Wie ehrlich geht der öffentlich-rechtliche Rundfunk mit der Aufarbeitung der hauseigenen Korruption um? Nach ihrer fristlosen Entlassung sieht sich die ehemalige RBB-Intendantin Patricia Schlesinger als Sündenbock. Die ehemalige ARD-Vorsitzende war wegen immer neuer Skandale in die Schlagzeilen geraten. Ob Massagesitze, Luxus-Etagen, exquisite Abendessen oder Bonus-Zahlungen: Die Liste der Vorwürfe, die ein weitreichendes Netz vetternwirtschaftlicher Begünstigungen offenbarten, nahm kein Ende.

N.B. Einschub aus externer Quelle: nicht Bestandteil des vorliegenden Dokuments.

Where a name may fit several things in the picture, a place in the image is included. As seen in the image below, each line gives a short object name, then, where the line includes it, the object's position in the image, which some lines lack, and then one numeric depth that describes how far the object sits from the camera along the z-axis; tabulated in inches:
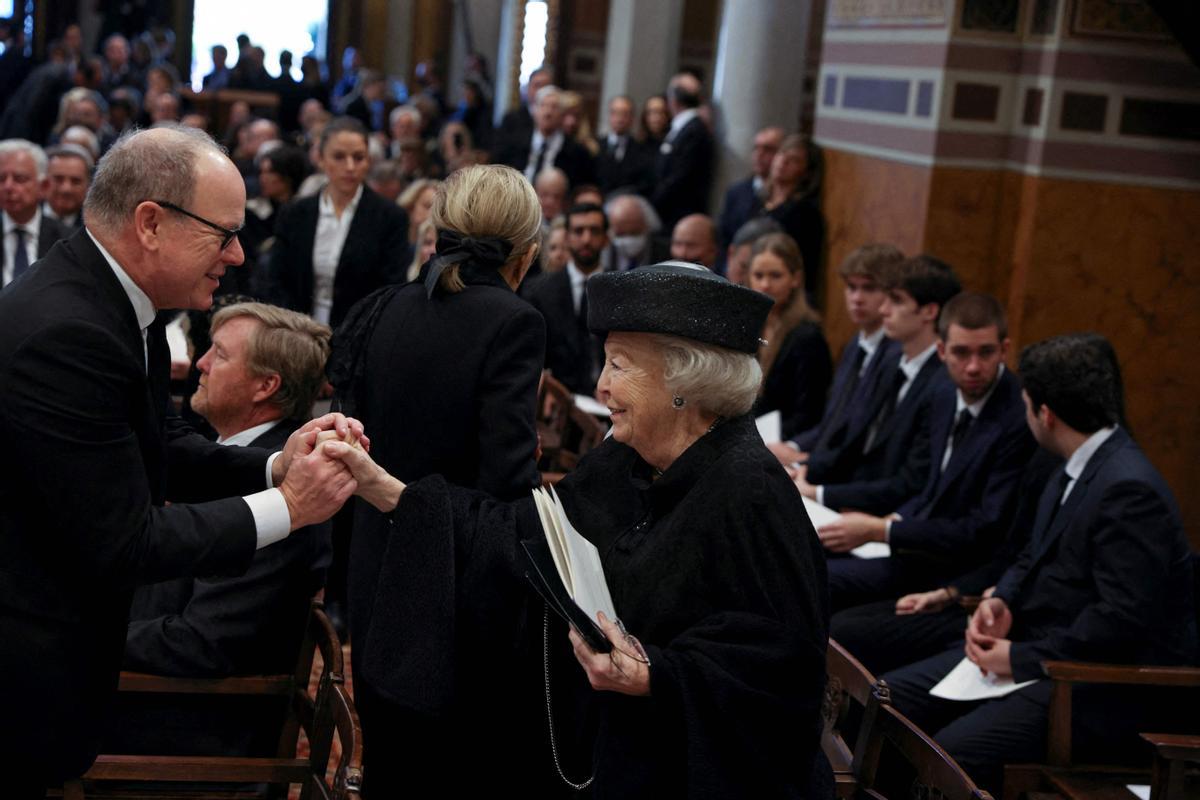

Doch auch im Sündenbock-Argument liegt ein Fünkchen Wahrheit. Denn die geschasste Intendantin soll von viel größeren Verwerfungen ablenken. Nachdem zuerst nur die Causa Schlesinger im Zentrum stand, steht nunmehr die ganze Chefetage des RBB im Visier. WDR-Intendant Tom Buhrow hat mit seinem Vertrauensentzug die ganze Sendeanstalt unter Verdacht gestellt. Unter allen Umständen muss der Vermutung entgegengetreten werden, dass die Vergehen auch die restliche Senderfamilie betreffen könnten.
Der ehemalige Landesrechnungshofpräsident von Sachsen-Anhalt geriet bereits durch einen Medienbericht im Mai unter Druck. Der MDR übertrug Seibicke 2016 und 2017 den Auftrag, den Finanzierungsbedarf für Pensionen festzustellen. Seibicke erhielt für drei Gutachten insgesamt 60.000 Euro. Dabei war Seibicke bei der Abfassung von zwei dieser Gutachten selbst noch Vize-Vorsitzender der Kommission zur Ermittlung des Finanzbedarfs der Rundfunkanstalten (KEF). Die KEF ist maßgeblich zuständig für die Festsetzung des Rundfunkbeitrags.
Das Beispiel zeigt, dass nicht nur beim RBB, sondern auch beim MDR zumindest fragwürdige Vorgänge „unter Freunden“ stattfanden. Bezeichnend ist, wie die Senderfamilie mit dem Vorgang umging. Der MDR beteuert, dass die Tätigkeit in den „drei Einzelfällen“ nicht in Konflikt zu Seibickes Tätigkeit als Rechnungshofpräsident oder KEF-Mitglied gestanden habe.
Und Seibicke selbst? Der sitzt heute im Verwaltungsrat des Deutschlandradios als Sachverständiger. Die Webseite des Deutschlandradios führt ihn dort auf. Dass die Mitgliedschaft nicht nur dem dort angegebenen „Stand April“ entspricht, sondern noch aktuell ist, zeigt ein Blick in das Protokoll der letzten Sitzung vom 14. Juni. Seibicke nahm an dieser teil. Das war einen Monat nach der Offenlegung der MDR-Begünstigung. Beim Deutschlandradio, das zusammen mit ARD und ZDF den öffentlichen-rechtlichen Rundfunk bildet, stört das offenbar niemanden. Verwaltungsratsvorsitzender Tom Buhrow ist vermutlich noch zu sehr damit beschäftigt, sein Image als Saubermann zu pflegen und den Schmutz anderen zuzukehren.